A proposal for a four-story apartment development in East Williamsburg is facing resistance from the local community board over larger concerns about a loss of manufacturing space in Brooklyn.
Solomon Feder is looking to build eight rental units, all one-bedrooms or studios, on an irregularly-shaped 25-foot-by- approximately-95-foot lot at 114 Kingsland Avenue near Herbert Street. The block itself has been residential for over a century, and there are apartment buildings on either side of the lot in question.
114 Kingsland Avenue itself held a residential building until approximately 1965, Elyse Foladare, Feder’s attorney, told Brooklyn Community Board 1’s Land Use Committee on Monday night. But that year, the building burned down in a fire, and since then has been used as a “trucking site.”
But the lot is zoned M1 for manufacturing, like much of the Industrial Business Zone to the east. And while Feder’s team initially considered building commercial or manufacturing space on the site, Foladare said, “there’s a lot of reasons we couldn’t do that.”
“It’s a really really narrow street and it’s on the cross so it would not provide enough room for any loading or deliveries,” she told the committee. As for office space: the current zoning only allows for 1.0 floor-area ratio (likely a single-story building), making it difficult to turn a profit.
But members of CB1’s land use committee, who will issue an advisory vote on the project, weren’t thrilled with the proposal.

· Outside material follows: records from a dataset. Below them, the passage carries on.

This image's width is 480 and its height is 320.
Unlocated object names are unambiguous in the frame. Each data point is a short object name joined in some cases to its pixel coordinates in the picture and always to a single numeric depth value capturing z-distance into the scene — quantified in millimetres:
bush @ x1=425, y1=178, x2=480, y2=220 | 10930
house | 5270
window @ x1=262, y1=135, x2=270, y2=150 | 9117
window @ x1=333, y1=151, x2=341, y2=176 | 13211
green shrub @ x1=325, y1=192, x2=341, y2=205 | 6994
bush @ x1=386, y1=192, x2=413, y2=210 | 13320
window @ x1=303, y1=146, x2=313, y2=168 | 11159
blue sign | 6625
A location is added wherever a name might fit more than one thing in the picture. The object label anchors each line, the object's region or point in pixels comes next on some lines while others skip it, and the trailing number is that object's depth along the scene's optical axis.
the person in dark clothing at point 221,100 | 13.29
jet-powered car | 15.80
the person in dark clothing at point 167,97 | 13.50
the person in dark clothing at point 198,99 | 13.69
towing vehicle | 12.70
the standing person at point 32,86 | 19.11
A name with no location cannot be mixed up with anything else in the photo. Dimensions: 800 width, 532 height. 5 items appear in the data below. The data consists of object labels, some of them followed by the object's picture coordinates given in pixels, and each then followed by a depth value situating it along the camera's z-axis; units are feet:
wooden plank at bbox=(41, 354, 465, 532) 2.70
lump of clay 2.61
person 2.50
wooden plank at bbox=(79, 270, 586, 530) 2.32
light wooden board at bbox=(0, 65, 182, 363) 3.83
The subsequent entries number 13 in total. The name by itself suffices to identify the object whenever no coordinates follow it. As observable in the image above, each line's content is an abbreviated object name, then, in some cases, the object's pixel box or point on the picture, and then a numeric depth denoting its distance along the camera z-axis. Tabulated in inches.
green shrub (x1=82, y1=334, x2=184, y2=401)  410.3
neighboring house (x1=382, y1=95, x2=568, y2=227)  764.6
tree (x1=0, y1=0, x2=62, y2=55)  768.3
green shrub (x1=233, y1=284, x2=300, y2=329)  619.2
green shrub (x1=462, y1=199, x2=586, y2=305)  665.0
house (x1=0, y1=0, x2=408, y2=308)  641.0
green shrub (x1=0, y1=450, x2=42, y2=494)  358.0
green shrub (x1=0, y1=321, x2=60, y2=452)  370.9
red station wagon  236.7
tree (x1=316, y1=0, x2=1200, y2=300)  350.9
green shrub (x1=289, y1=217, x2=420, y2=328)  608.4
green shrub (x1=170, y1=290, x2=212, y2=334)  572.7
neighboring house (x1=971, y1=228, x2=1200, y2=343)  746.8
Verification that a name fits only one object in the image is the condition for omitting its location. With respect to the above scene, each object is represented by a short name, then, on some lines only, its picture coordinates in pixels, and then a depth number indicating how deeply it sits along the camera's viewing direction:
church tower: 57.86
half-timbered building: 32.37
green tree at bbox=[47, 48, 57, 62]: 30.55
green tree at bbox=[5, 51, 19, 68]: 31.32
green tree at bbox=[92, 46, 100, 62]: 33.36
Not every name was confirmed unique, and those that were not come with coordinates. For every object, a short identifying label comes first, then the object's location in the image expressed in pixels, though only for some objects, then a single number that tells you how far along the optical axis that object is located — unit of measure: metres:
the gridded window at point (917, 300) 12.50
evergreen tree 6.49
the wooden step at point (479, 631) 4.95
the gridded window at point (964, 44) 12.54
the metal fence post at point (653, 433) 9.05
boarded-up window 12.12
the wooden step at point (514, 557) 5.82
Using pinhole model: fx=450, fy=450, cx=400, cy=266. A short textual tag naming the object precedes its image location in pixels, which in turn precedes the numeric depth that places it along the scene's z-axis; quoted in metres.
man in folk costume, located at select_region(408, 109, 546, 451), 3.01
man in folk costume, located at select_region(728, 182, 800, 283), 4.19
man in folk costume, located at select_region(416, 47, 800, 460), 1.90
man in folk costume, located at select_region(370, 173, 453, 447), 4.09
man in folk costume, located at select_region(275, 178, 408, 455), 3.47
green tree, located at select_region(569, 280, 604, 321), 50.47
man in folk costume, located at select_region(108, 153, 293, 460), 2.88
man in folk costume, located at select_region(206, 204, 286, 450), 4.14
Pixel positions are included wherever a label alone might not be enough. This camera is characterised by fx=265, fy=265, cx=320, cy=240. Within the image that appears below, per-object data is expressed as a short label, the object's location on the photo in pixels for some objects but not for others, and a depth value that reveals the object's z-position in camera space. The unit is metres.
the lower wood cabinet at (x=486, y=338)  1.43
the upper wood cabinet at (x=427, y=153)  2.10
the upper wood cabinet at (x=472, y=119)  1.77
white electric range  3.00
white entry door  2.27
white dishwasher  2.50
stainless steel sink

“The site was purchased two years ago with fair knowledge of the industrial zoning,” said Willis Elkins. “What does the community get for allowing the property owner to significantly maximize profits on the project?”
Some committee members said they wanted below-market-rate housing to be included in the project, which Foladare said would make the project economically unfeasible. Unlike rezonings permitted under Mayor Bill de Blasio’s Mandatory Inclusionary Housing program, this variance would not allow for greater density to offset the lost rental income.
Others on the committee were hesitant to give up manufacturing-zoned land. Though the city’s manufacturing sector has shrunk dramatically in recent decades, leading to calls that some M-zoned areas be converted to create housing, others have sought to push back against further encroachments on that land.
“What this board sees so frequently is developers or owners who buy a lot that has one zoning with an intention to use it as another zoning,” said Cory Kantin. “So I think what you’re hitting on is sort of a sore spot more generally.
The committee issued an advisory vote calling on Zeder to redesign the project in a way that incorporated some manufacturing or affordable housing component.
Zeder, who will now have to decide whether to revamp the project before formally submitting it for BSA consideration, did not immediately respond to a request for comment from Bklyner.